§ TASK OBJECTIVE
The lines to copy from the data below are those that hold the string "integers".
++++ EXERCISE MATERIAL
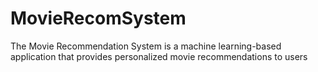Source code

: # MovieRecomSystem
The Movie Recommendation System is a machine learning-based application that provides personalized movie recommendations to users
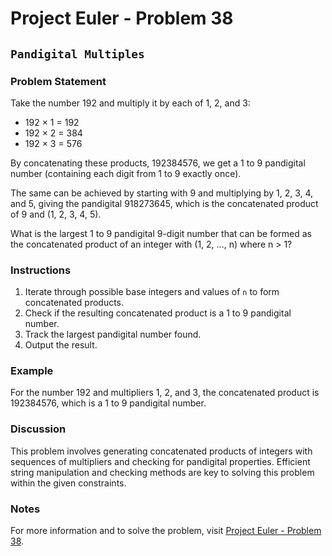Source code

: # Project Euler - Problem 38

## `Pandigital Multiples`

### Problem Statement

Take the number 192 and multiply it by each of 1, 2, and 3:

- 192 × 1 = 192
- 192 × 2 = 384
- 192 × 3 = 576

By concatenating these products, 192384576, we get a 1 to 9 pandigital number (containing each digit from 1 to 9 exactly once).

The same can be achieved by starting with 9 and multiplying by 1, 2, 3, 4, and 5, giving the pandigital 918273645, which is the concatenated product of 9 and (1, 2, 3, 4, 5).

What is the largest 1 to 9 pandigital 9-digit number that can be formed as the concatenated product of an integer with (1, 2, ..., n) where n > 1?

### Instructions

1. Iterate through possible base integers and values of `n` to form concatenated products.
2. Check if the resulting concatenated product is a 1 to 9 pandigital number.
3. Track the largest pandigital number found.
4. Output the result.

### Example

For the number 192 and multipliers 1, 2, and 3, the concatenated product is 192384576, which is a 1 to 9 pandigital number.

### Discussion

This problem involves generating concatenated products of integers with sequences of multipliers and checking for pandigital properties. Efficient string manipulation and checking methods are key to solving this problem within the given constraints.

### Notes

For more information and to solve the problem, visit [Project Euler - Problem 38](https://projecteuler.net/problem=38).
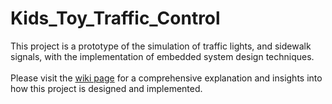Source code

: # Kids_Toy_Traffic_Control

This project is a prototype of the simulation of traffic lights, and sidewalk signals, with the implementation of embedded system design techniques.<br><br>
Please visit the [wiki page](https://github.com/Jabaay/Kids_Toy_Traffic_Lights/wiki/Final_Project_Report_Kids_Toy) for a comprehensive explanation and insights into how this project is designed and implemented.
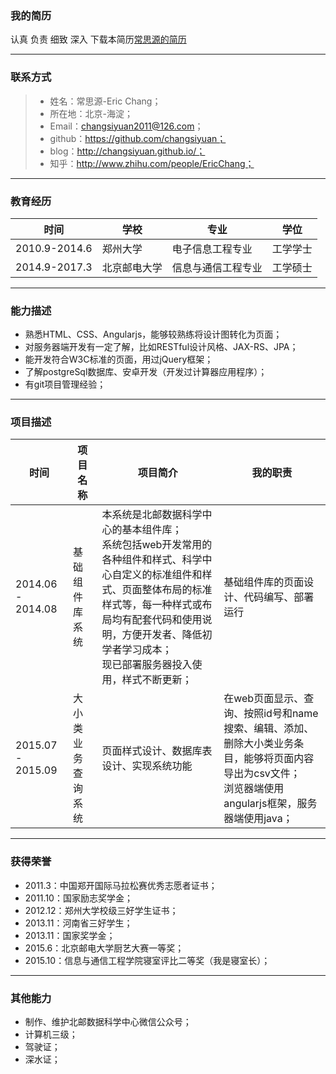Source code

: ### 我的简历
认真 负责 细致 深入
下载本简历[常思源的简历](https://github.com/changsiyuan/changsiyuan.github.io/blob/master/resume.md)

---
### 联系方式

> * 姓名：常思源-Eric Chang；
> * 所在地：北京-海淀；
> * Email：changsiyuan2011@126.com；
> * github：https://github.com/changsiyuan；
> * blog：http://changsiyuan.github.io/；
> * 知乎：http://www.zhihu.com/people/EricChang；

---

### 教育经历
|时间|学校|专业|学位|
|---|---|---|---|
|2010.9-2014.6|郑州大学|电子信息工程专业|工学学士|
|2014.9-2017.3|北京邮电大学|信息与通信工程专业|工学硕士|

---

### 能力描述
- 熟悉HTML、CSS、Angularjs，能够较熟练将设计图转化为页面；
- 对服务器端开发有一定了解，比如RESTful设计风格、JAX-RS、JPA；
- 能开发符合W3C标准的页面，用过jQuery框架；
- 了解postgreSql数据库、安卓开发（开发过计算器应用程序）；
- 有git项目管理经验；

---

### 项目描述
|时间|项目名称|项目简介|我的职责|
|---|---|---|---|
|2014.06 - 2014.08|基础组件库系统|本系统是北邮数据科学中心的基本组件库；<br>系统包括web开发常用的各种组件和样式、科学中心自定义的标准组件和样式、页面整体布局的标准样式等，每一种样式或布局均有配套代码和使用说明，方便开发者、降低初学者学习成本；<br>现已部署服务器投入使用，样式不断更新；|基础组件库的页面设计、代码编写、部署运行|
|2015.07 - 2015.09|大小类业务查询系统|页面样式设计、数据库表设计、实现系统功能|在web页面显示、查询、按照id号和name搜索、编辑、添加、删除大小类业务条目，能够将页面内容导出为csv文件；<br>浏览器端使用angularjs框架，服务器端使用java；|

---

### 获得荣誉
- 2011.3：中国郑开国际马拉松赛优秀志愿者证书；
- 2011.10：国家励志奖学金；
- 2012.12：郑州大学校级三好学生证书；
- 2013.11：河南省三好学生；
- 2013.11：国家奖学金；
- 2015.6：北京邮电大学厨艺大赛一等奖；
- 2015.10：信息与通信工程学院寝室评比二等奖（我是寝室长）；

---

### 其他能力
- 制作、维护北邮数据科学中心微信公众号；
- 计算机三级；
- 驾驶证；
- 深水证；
++++++++
§ RESPONSE BOX
1. Iterate through possible base integers and values of `n` to form concatenated products.
This problem involves generating concatenated products of integers with sequences of multipliers and checking for pandigital properties. Efficient string manipulation and checking methods are key to solving this problem within the given constraints.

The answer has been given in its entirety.